Every Java developer faces this.

Most people Google it, find a StackOverflow answer saying "Just set spring.jpa.open-in-view=true" or "change @OneToMany to FetchType.EAGER", and move on.

Please don't do that. You are solving the error but creating a massive performance bottleneck.

Lazy Initialization Error Timeline

Why does this happen?

Hibernate uses Proxies. When you load a User, it doesn't load their Roles list from the database immediately (that's Lazy loading). Instead, it puts a placeholder (Proxy) there.

  1. Service Layer (Transaction Open): You fetch the User. The Session is alive.
  2. Controller Layer (Transaction Closed): The transaction finishes. The Hibernate Session closes. The data is "Detached".
  3. JSON Serialization: Jackson tries to turn your User into JSON. It calls user.getRoles().
  4. Boom: The Proxy tries to call the database to load the roles, but the connection is gone. LazyInitializationException.

Why is enable_lazy_load_no_trans a dangerous workaround?

There is a Hibernate property called hibernate.enable_lazy_load_no_trans=true. Do not use this.
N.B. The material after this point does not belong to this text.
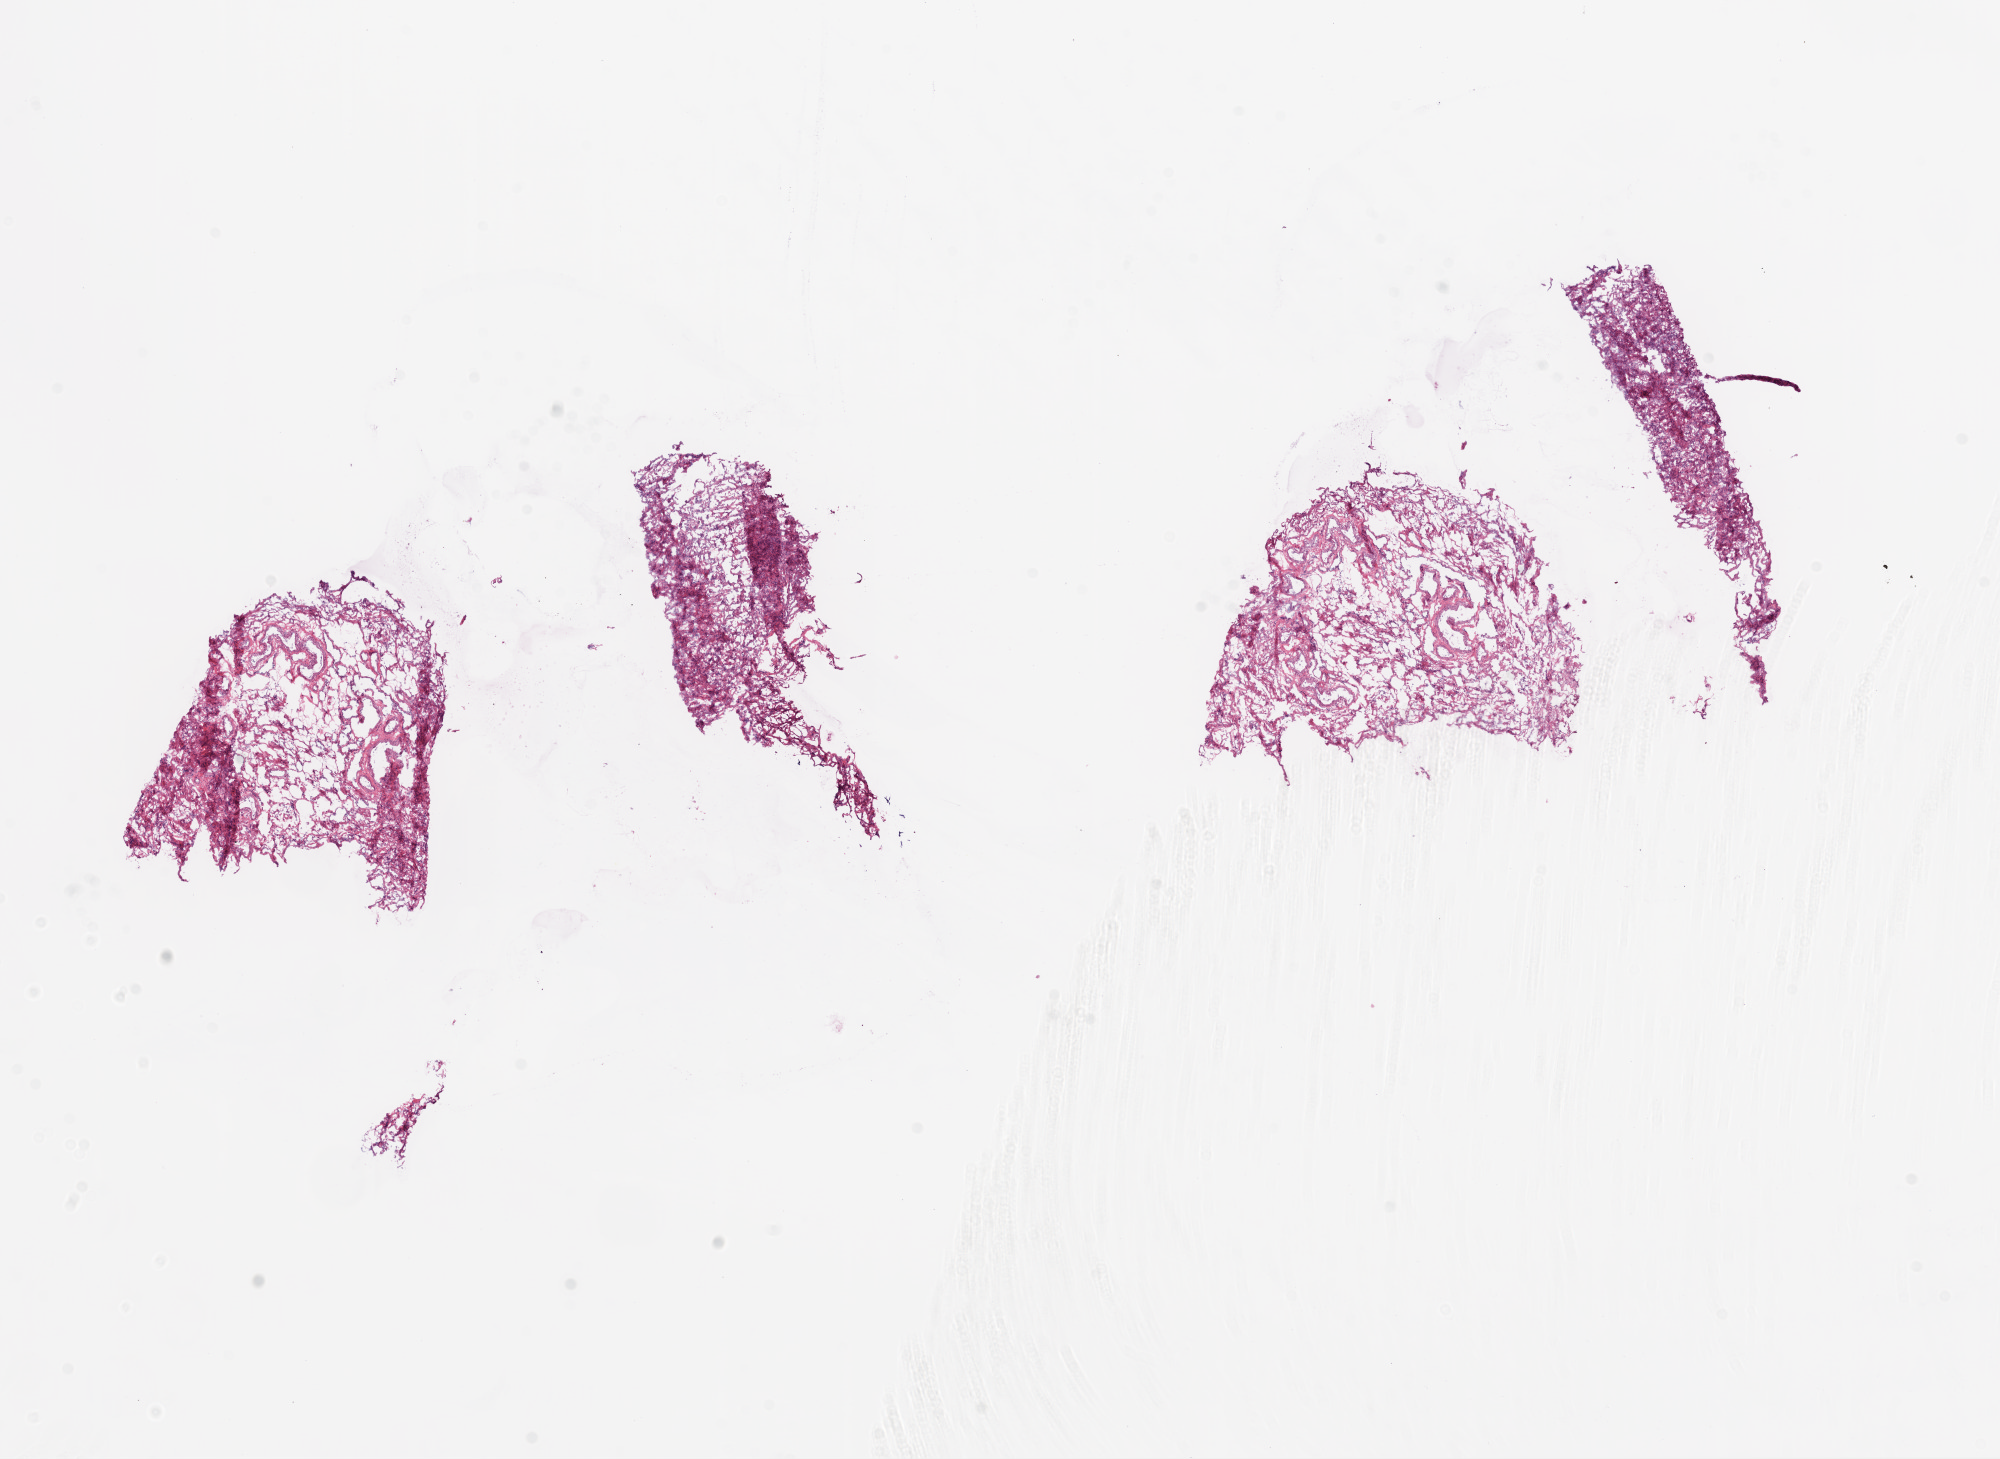
Hematoxylin and eosin (H&E) stained whole-slide image — a low-resolution overview of the entire scanned area, about 16.0 x 11.7 mm, frozen section, ovary, solid tissue normal (non-tumour tissue) sample. Female patient; age at initial diagnosis 44 years.
- this section: solid tissue normal (non-tumour) sample from the same patient
- patient diagnosis: Serous cystadenocarcinoma, NOS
It tells Hibernate: "If the session is closed, just open a quick temporary new database connection to fetch this one field." If you are serializing a list of 100 users, this will open 100 tiny database connections. This is the N+1 Select Problem, and it will kill your database.

How does JOIN FETCH solve LazyInitializationException?

The most robust solution is to tell Hibernate to fetch the data eagerly for this specific query, using JOIN FETCH.

public interface UserRepository extends JpaRepository<User, Long> {
    
    // ❌ Standard findById (Lazy)
    // Optional<User> findById(Long id);
 
    // ✅ Eager Fetch (Good)
    @Query("SELECT u FROM User u JOIN FETCH u.roles WHERE u.id = :id")
    Optional<User> findByIdWithRoles(@Param("id") Long id);
}

This generates one single SQL query that gets both User and Roles. No proxies. No errors.

Join Fetch Solution

When should you use @EntityGraph instead of JOIN FETCH?

If you don't like writing JPQL strings, Spring Data JPA provides @EntityGraph.

public interface UserRepository extends JpaRepository<User, Long> {
 
    @EntityGraph(attributePaths = {"roles", "address"})
    Optional<User> findById(Long id);
}

This does the exact same thing as JOIN FETCH but purely with annotations. You can even define named EntityGraphs on your entity class to reuse them.

Why are DTO projections the best solution for lazy loading?

Sometimes, you don't even need the Entity. If you are just building an API response, fetch a DTO (Data Transfer Object) directly.

Hibernate is smart enough to select only the columns you need.

public interface UserRepository extends JpaRepository<User, Long> {
 
    // Define a simple Java Record
    record UserSummary(String username, String roleName) {}
 
    @Query("SELECT new com.example.dto.UserSummary(u.username, r.name) " +
           "FROM User u JOIN u.roles r WHERE u.id = :id")
    List<UserSummary> findUserSummary(@Param("id") Long id);
}

Why this wins:

  1. Zero Lazy Loading issues: It's just a POJO/Record, not a Hibernate entity.
  2. Performance: You only select the 2 columns you need, instead of SELECT *.
  3. Safety: You can't accidentally trigger a LazyInitException because there are no proxies.

Summary

LazyInitializationException is not a bug; it's a feature protecting you from loading your entire database into memory.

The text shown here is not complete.